Monday, August 15, 2011

Leveraged ETFs (16 Aug 11)

Leveraged ETFs

A Leveraged ETF offers the investor a simple way to buy a broad index or sector with double or triple the exposure of the underlying index. A Leveraged ETF will allow investors to put a leveraged bet on either side of the market, long or short.  This means that you can buy a 2x or 3x bearish ETF which will increase when the market heads south; these are commonly referred to as inverse leveraged ETFs.  Conversely, you could buy a 2x or 3x bullish fund which will increase when the market moves higher.  These instruments are particularly useful for gaining exposure to the bearish side of the market in a rollover IRA or traditional IRA, where margin and short selling are restricted. 

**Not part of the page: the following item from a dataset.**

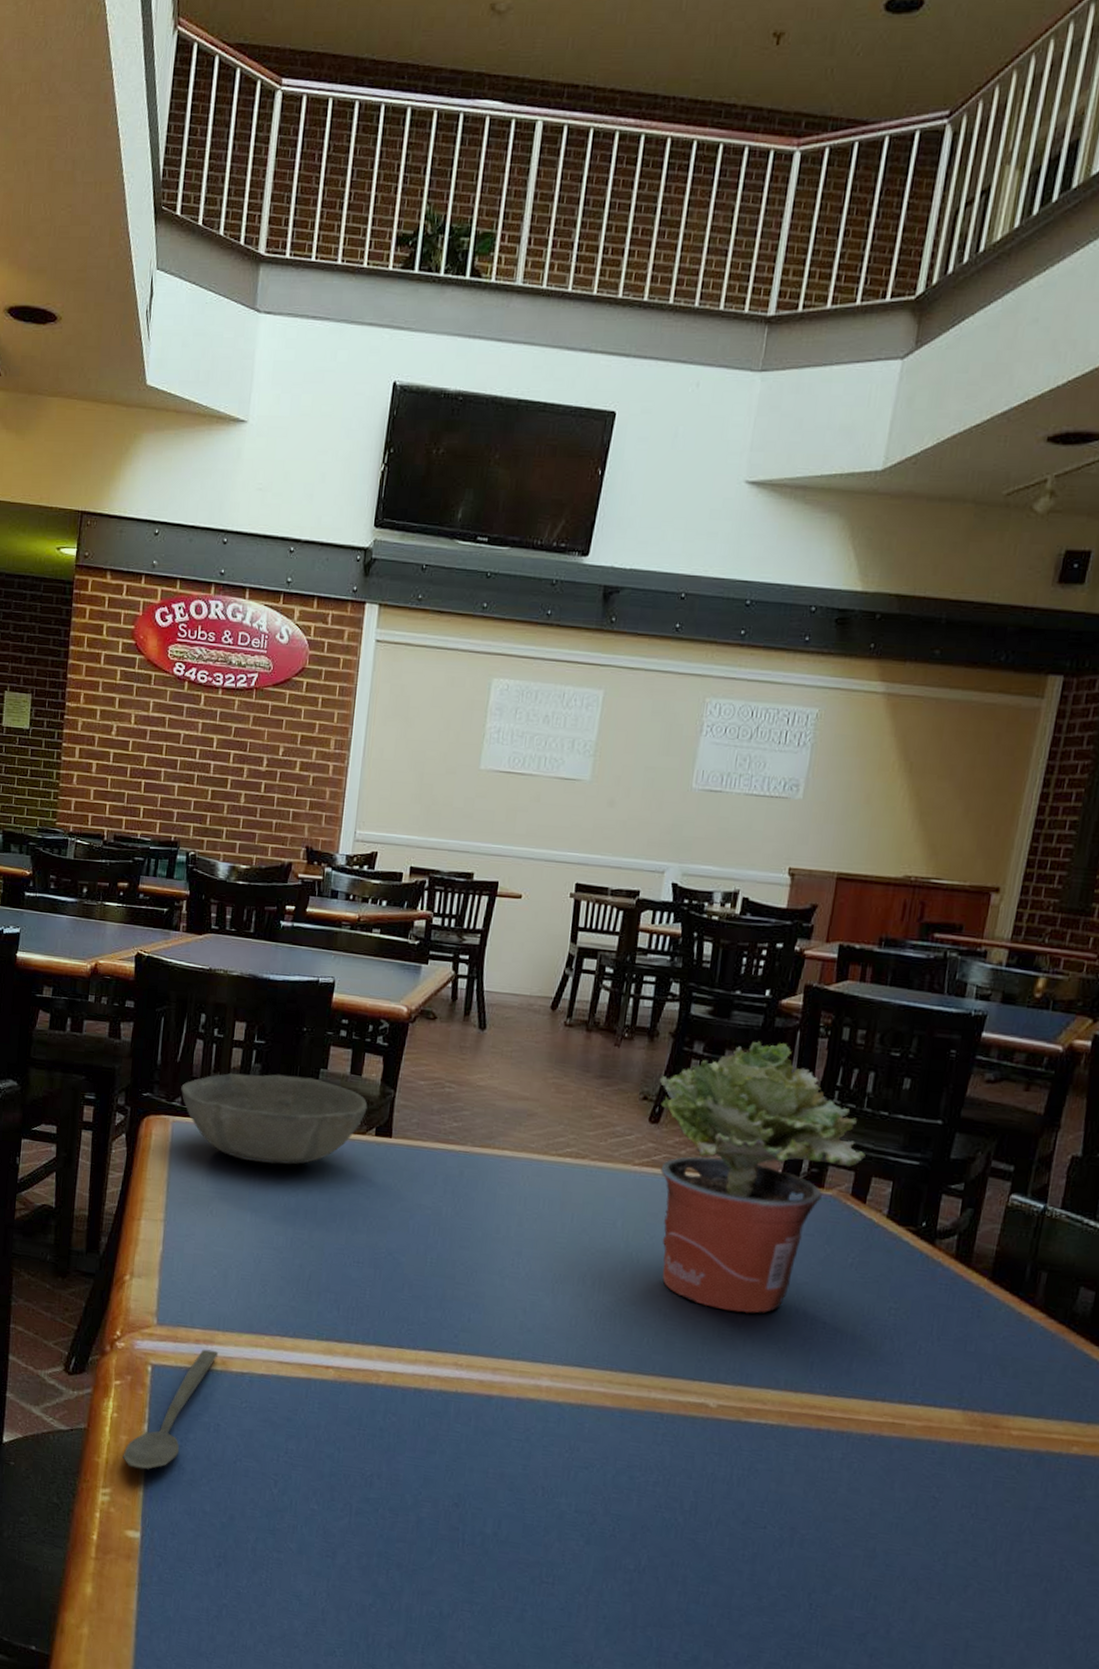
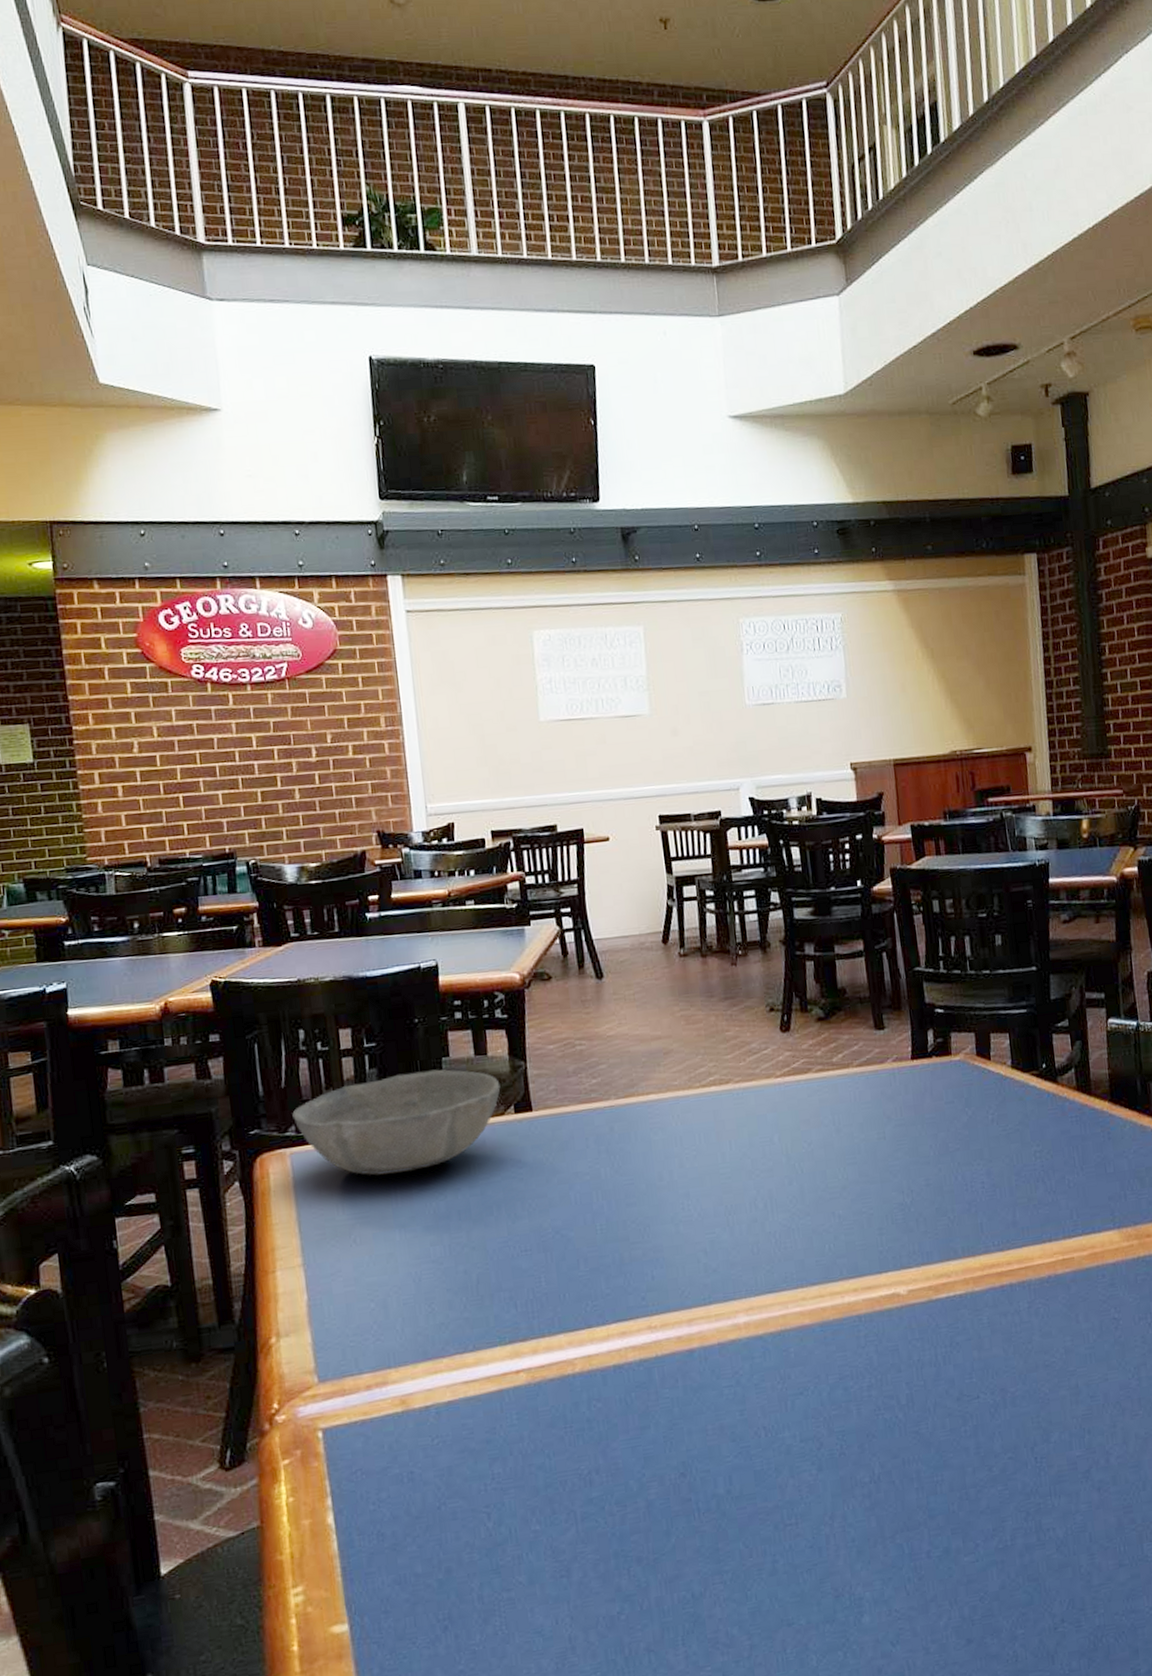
spoon: present [123,1349,219,1470] -> none [309,1391,396,1554]
potted plant: present [659,1041,865,1313] -> none [780,928,980,1197]

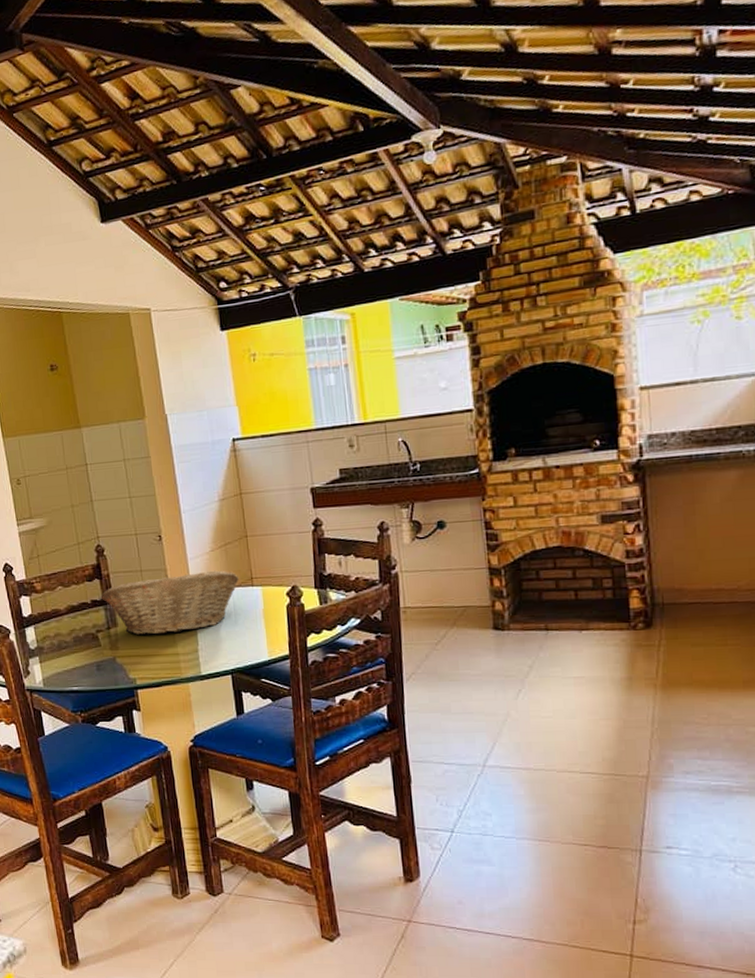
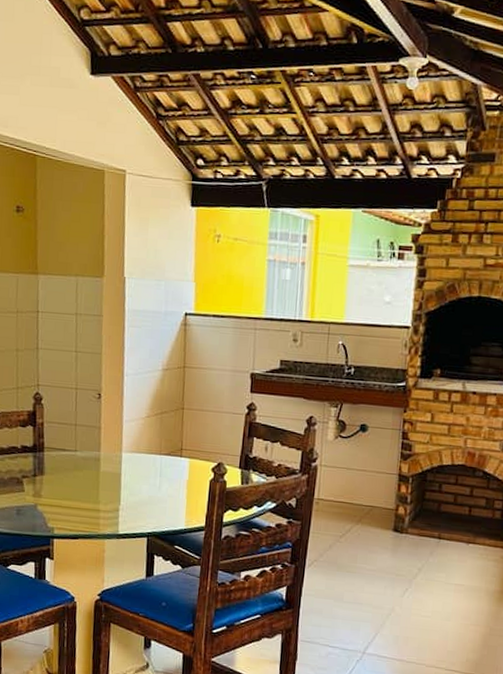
fruit basket: present [101,570,239,635] -> none [32,433,169,490]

Direxion Energy Bull 3X (ERX) $52.81
Profit Target (20%): $63.40  
Trailing-Stop (ATR x 2): $12.12

Direxion Small Cap Bull 3X (TNA) $48.84
Profit Target (20%): $58.60  
Trailing-Stop (ATR x 2): $12.06

Direxion Emrg Mkts Bull 3X (EDC) $24.53
Profit Target (20%): $29.45  
Trailing-Stop (ATR x 2): $5.28

Direxion Large Cap Bull 3X (BGU) $58.69
Profit Target (20%): $70.45  
Trailing-Stop (ATR x 2): $11.02

ProShares UltraPro S&P 500 (UPRO) $56.60
Profit Target (20%): $67.95  
Trailing-Stop (ATR x 2): $10.22

Trading leveraged ETFs comes with a significant amount of risk, especially if the market begins moving against you. This is why advisers recommend using a stop loss order.  A trailing stop  causes a stock to be sold if it falls a particular dollar amount from the most recent high.

All positions displayed are for educational purposes only and are not intended to be recommendations.